» EXERCISE PROMPT
Reproduce everything from the first of the lines below down to the line containing "right elbow: (686, 475, -17)", with "keypoints" replaced by "landmarks" and nothing else changed. Leave the pictures out of your answer.

==== DATA FOR REVIEW ====

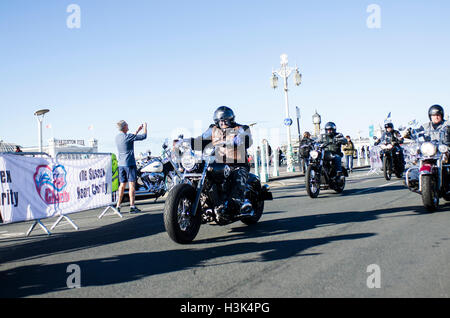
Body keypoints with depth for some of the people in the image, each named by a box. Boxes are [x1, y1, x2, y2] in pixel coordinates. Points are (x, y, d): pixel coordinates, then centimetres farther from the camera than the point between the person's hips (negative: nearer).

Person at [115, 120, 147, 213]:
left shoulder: (117, 137, 10)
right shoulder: (127, 136, -14)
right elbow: (143, 136, -10)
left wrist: (138, 130, 30)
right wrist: (145, 127, 7)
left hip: (121, 164, 8)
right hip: (130, 164, -7)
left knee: (122, 185, 12)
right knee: (132, 185, -5)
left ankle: (118, 206, 13)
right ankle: (132, 206, -7)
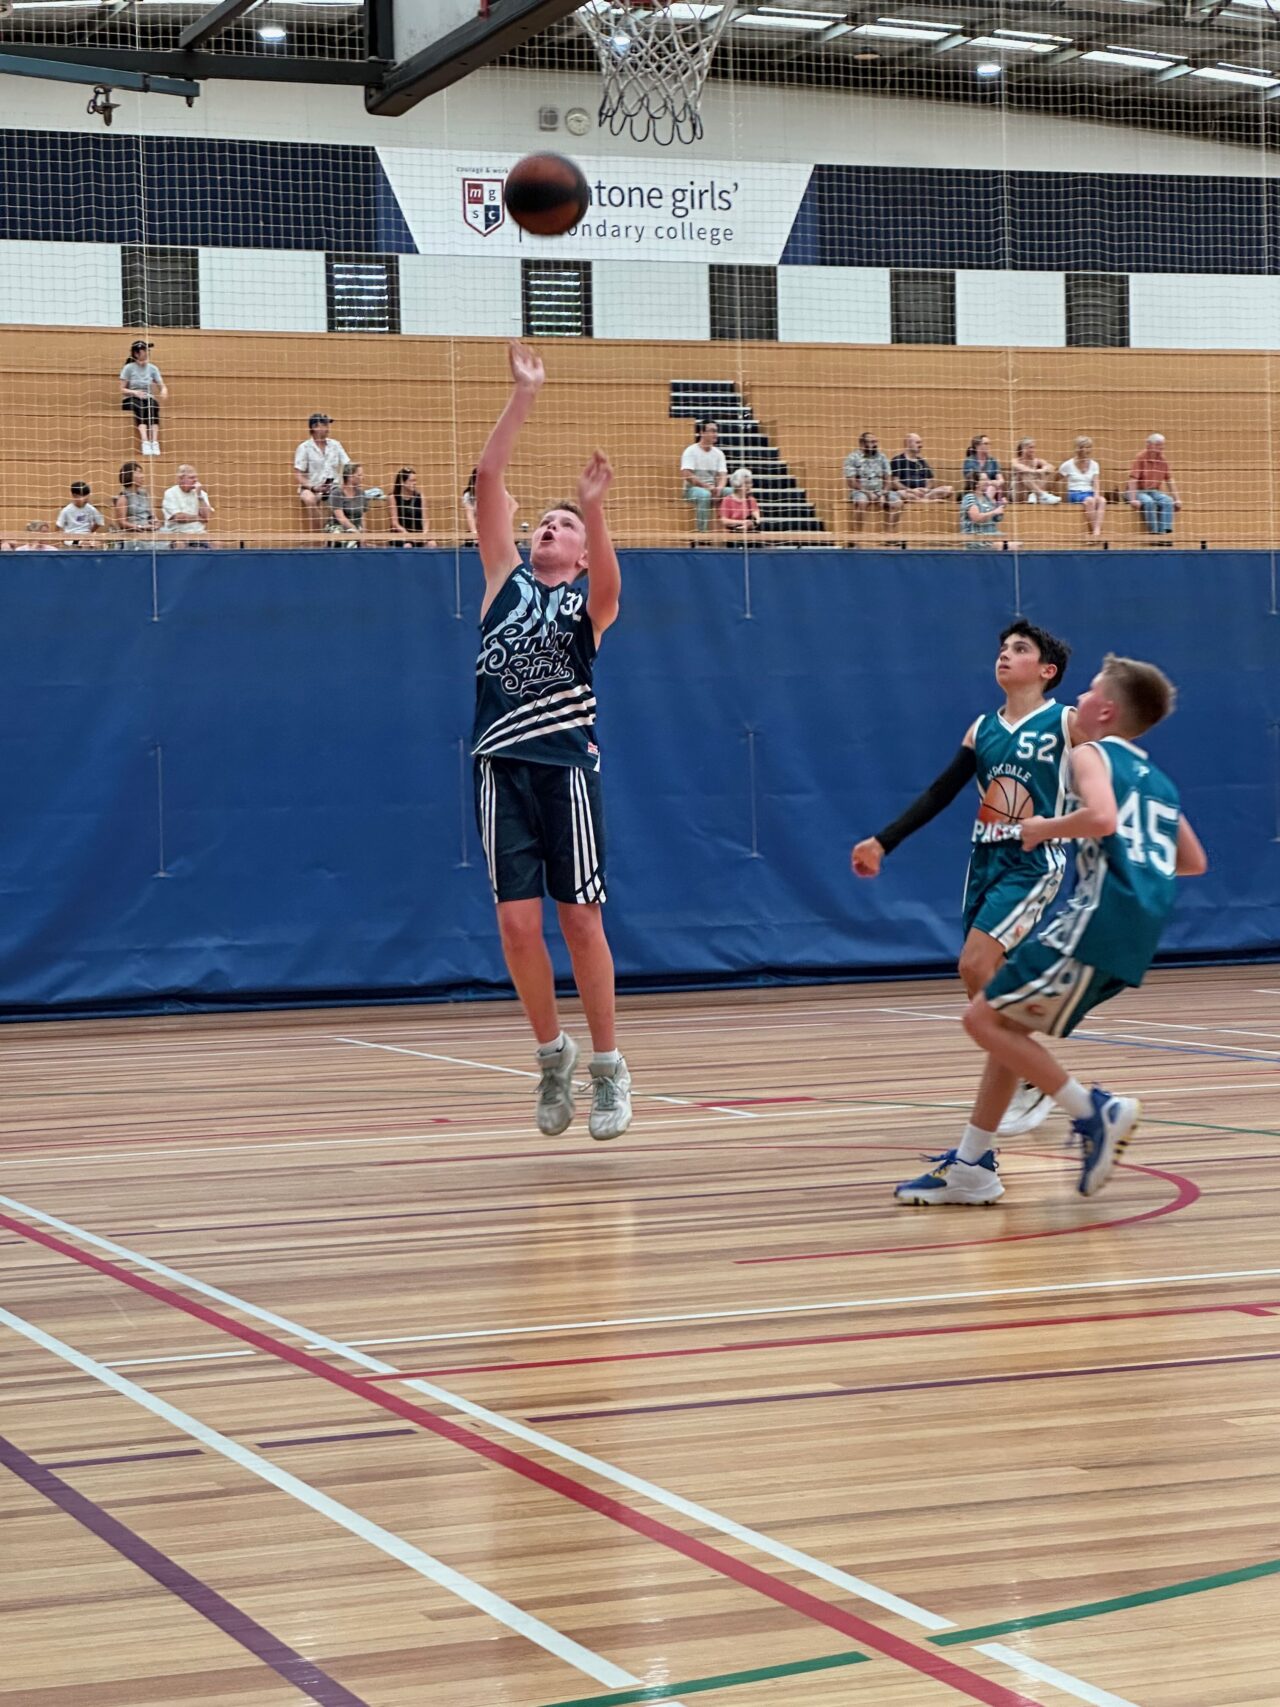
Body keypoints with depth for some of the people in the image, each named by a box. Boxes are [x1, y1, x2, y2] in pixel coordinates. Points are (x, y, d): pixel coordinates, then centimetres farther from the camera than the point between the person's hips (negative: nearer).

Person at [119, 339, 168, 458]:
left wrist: (164, 392, -18)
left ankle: (155, 442, -47)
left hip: (148, 398, 2)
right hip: (131, 400, -2)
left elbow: (163, 386, 6)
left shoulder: (152, 368, 8)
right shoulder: (129, 368, 0)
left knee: (152, 405, -34)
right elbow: (122, 389, 0)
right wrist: (134, 392, -19)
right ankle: (145, 442, -53)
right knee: (140, 408, -37)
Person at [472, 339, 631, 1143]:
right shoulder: (506, 577, 14)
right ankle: (553, 1051, 17)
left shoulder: (589, 601, 7)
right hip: (503, 767, 2)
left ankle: (608, 1066, 10)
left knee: (580, 919, -1)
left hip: (566, 766, -2)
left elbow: (610, 578, -19)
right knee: (518, 924, -1)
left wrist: (595, 507, -34)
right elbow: (489, 480, 6)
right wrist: (525, 397, 0)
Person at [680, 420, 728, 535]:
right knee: (705, 495, -39)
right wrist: (706, 486, -23)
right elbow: (686, 475, -17)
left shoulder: (718, 453, 9)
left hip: (713, 490, 6)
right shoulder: (691, 451, -8)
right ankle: (702, 532, -35)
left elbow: (723, 475, 2)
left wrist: (719, 488, -21)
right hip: (693, 488, -6)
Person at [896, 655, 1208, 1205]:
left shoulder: (1091, 753, 0)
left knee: (984, 1018, -5)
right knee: (1006, 1024, 17)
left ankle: (1095, 1112, -9)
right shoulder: (1157, 781, 24)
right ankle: (971, 1167, 17)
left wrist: (1045, 828, -6)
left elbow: (1102, 818, -22)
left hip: (1097, 921, -9)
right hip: (1135, 934, 9)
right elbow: (1194, 863, 29)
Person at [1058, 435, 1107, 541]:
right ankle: (1093, 531, -36)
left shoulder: (1094, 465, 11)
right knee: (1089, 500, -38)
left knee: (1102, 500, -33)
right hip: (1074, 494, -3)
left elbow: (1096, 484, 1)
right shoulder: (1068, 465, 2)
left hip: (1089, 493, 3)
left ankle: (1097, 530, -46)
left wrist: (1096, 496, -17)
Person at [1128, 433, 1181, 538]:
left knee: (1168, 501, -21)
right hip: (1139, 491, -5)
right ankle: (1153, 532, -30)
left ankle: (1164, 531, -27)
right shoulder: (1141, 458, -12)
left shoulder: (1162, 460, 5)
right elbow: (1133, 479, -18)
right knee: (1149, 501, -35)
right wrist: (1133, 499, -27)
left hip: (1154, 492, 5)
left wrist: (1177, 499, 3)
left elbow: (1170, 480, 9)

====

» TASK RESULT
Body landmarks with depth for some of the people in the image, each named by a box. Boxes are [x1, y1, x2, y2] in pixel coordinates. Points are (x, y, d): pixel coordinates, then centimetres farther from the camera than the point between the person's hips (negative: nearer).

Person at [115, 120, 147, 213]:
left shoulder: (117, 137, 10)
right shoulder: (127, 136, -14)
right elbow: (143, 136, -10)
left wrist: (138, 130, 30)
right wrist: (145, 127, 7)
left hip: (121, 164, 8)
right hip: (130, 164, -7)
left knee: (122, 185, 12)
right knee: (132, 185, -5)
left ankle: (118, 206, 13)
right ankle: (132, 206, -7)
Body landmarks with depth for some of the people in the image, each named by a box. Boxes are [x1, y1, x2, y2] in pixel coordinates. Points are (x, y, d): pixel coordinates, then centimetres farther from the camera than the point between the person's hips (negative: nearer).

Person at [119, 339, 168, 458]:
left wrist: (164, 392, -18)
left ankle: (155, 442, -47)
left hip: (148, 398, 2)
right hip: (131, 400, -2)
left elbow: (163, 386, 6)
left shoulder: (152, 368, 8)
right shoulder: (129, 368, 0)
left knee: (152, 405, -34)
right elbow: (122, 389, 0)
right wrist: (134, 392, -19)
right ankle: (145, 442, -53)
right knee: (140, 408, -37)
Person at [472, 339, 631, 1143]:
right shoulder: (506, 577, 14)
right ankle: (553, 1051, 17)
left shoulder: (589, 601, 7)
right hip: (503, 767, 2)
left ankle: (608, 1066, 10)
left knee: (580, 919, -1)
left hip: (566, 766, -2)
left elbow: (610, 578, -19)
right knee: (518, 924, -1)
left wrist: (595, 507, -34)
right elbow: (489, 480, 6)
right wrist: (525, 397, 0)
Person at [680, 420, 728, 535]:
right knee: (705, 495, -39)
right wrist: (706, 486, -23)
right elbow: (686, 475, -17)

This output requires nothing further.